EXERCISE GOAL:
What is needed is a word-for-word copy of the listing below, without pictures.

RECORDED INFORMATION:
----------------------------------------

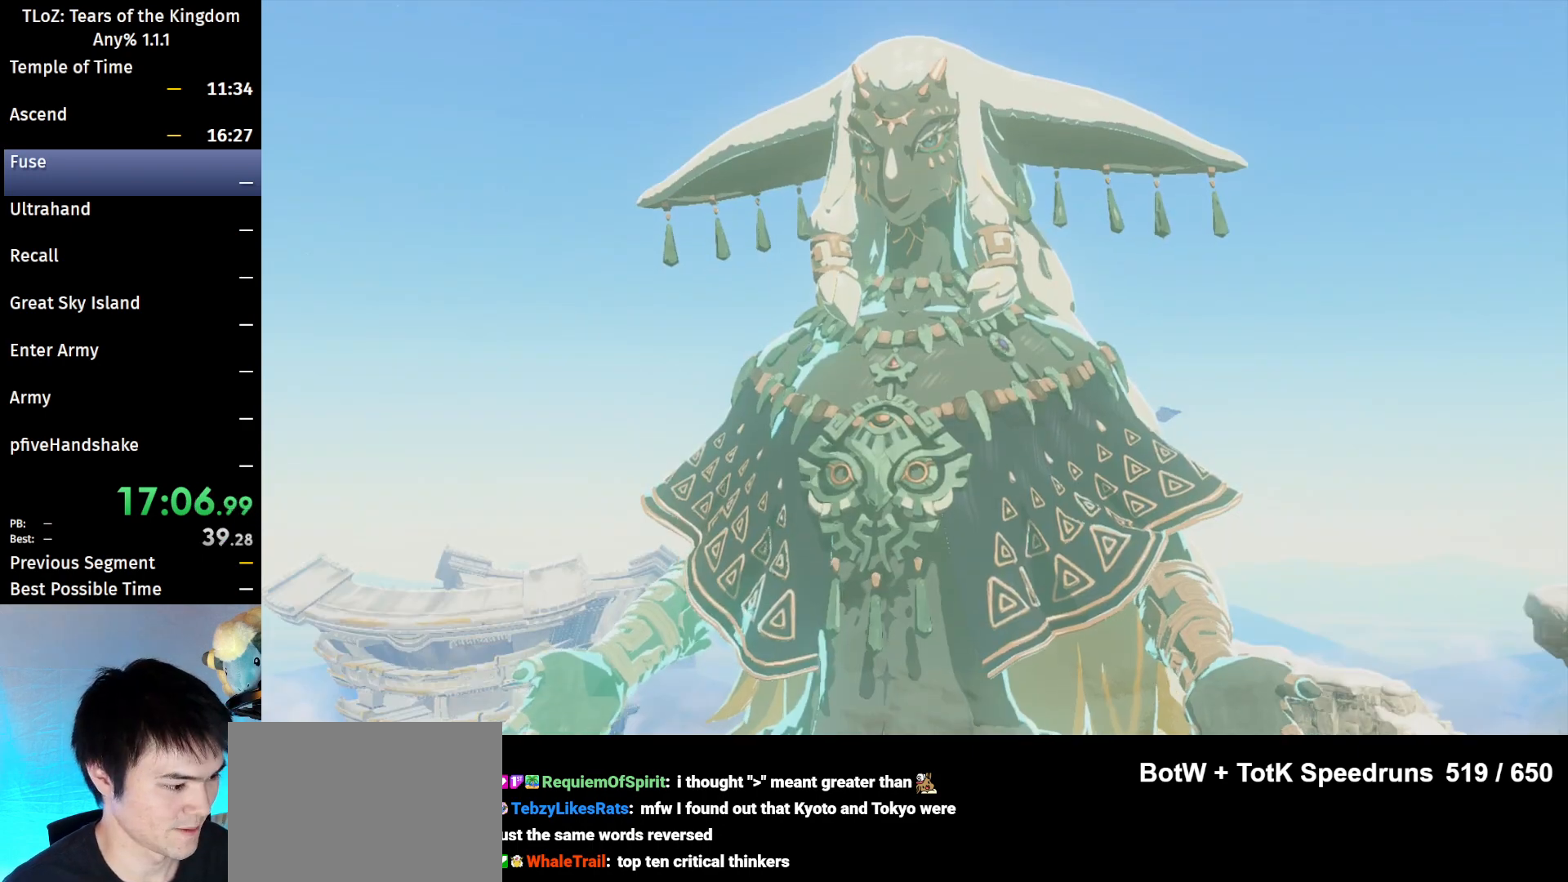
{"buttons": ["B"], "left_stick": "center", "right_stick": "left", "events": [[67, "B", "up"], [133, "B", "down"], [233, "B", "up"], [300, "B", "down"], [367, "B", "up"], [500, "B", "down"]]}
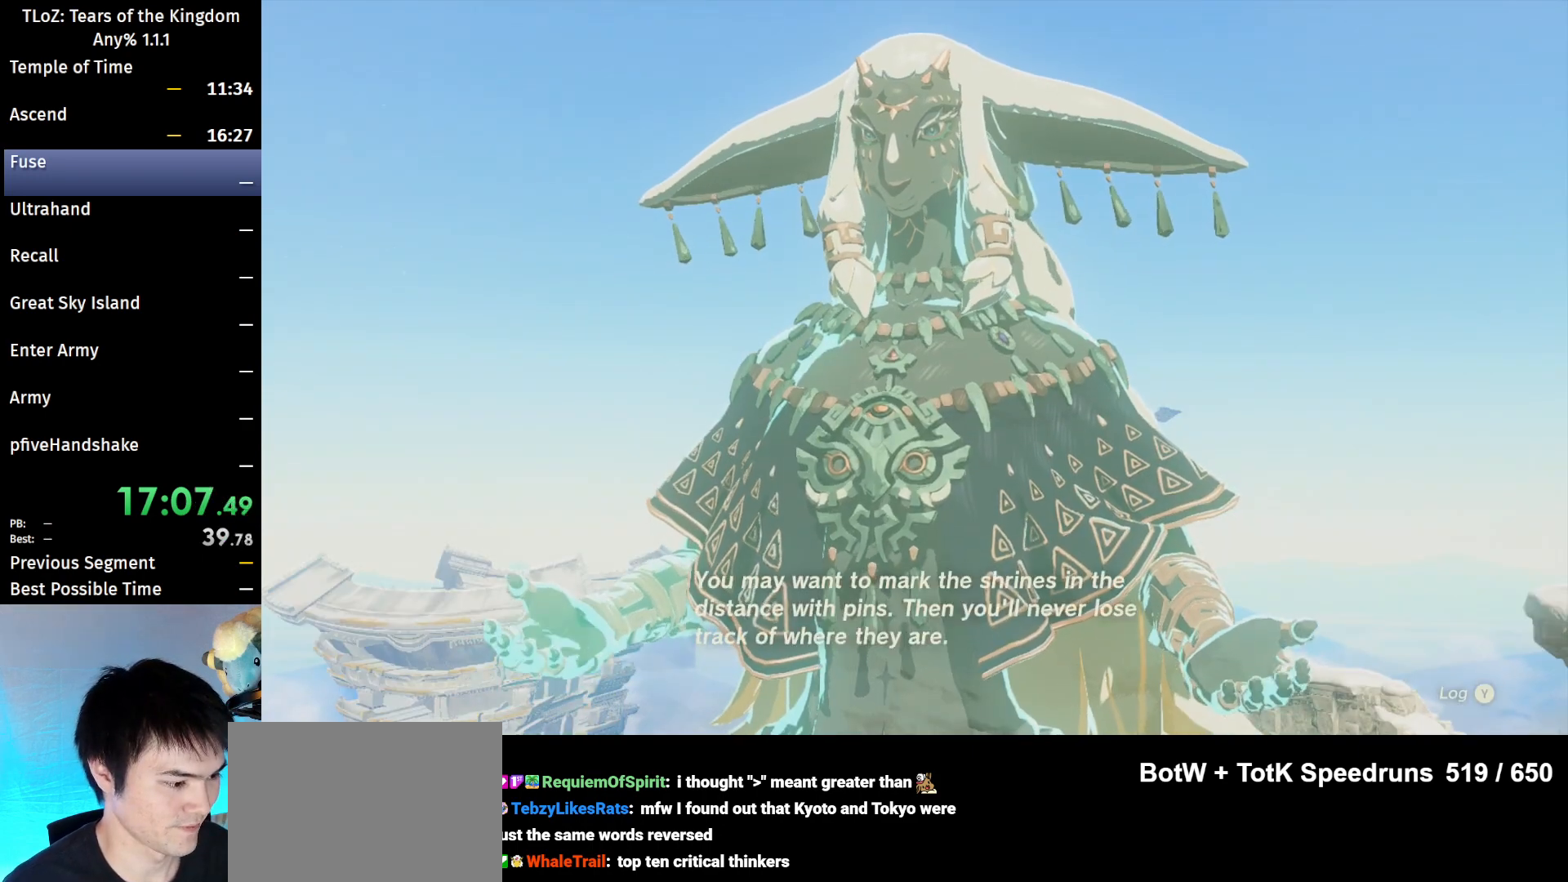
{"buttons": [], "left_stick": "center", "right_stick": "left", "events": [[33, "B", "up"], [267, "B", "down"], [333, "B", "up"], [433, "B", "down"], [500, "B", "up"]]}
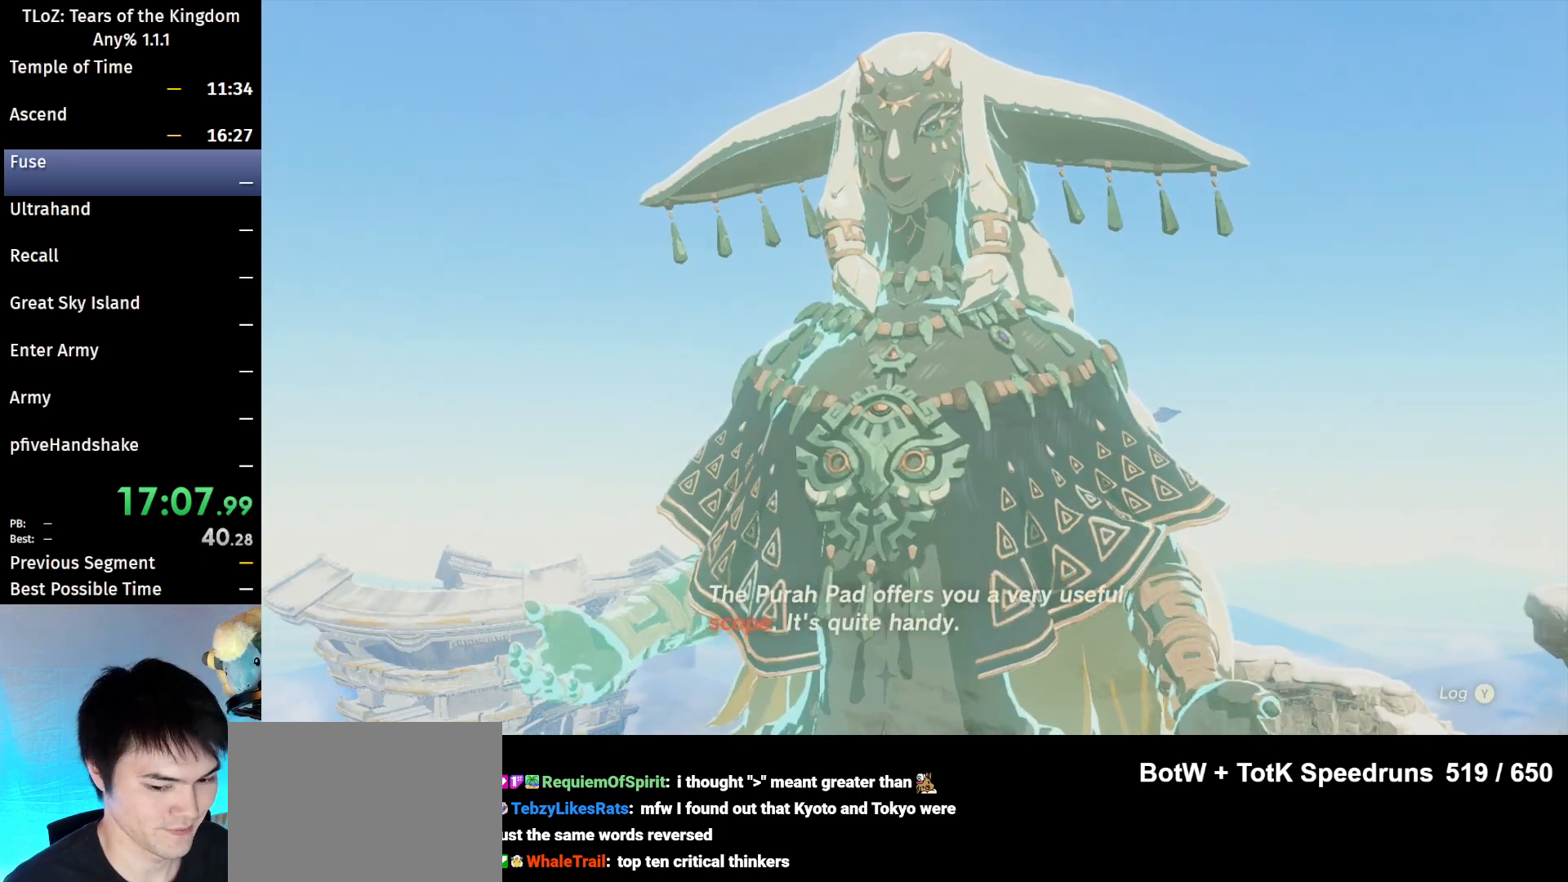
{"buttons": [], "left_stick": "center", "right_stick": "left", "events": [[100, "B", "down"], [133, "B", "up"], [233, "B", "down"], [267, "B", "up"], [367, "B", "down"], [433, "B", "up"]]}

----------------------------------------

THE COMPLETED TASK:
{"buttons": ["B"], "left_stick": "center", "right_stick": "left", "events": [[67, "B", "up"], [133, "B", "down"], [233, "B", "up"], [300, "B", "down"], [367, "B", "up"], [500, "B", "down"]]}
{"buttons": [], "left_stick": "center", "right_stick": "left", "events": [[33, "B", "up"], [267, "B", "down"], [333, "B", "up"], [433, "B", "down"], [500, "B", "up"]]}
{"buttons": [], "left_stick": "center", "right_stick": "left", "events": [[100, "B", "down"], [133, "B", "up"], [233, "B", "down"], [267, "B", "up"], [367, "B", "down"], [433, "B", "up"]]}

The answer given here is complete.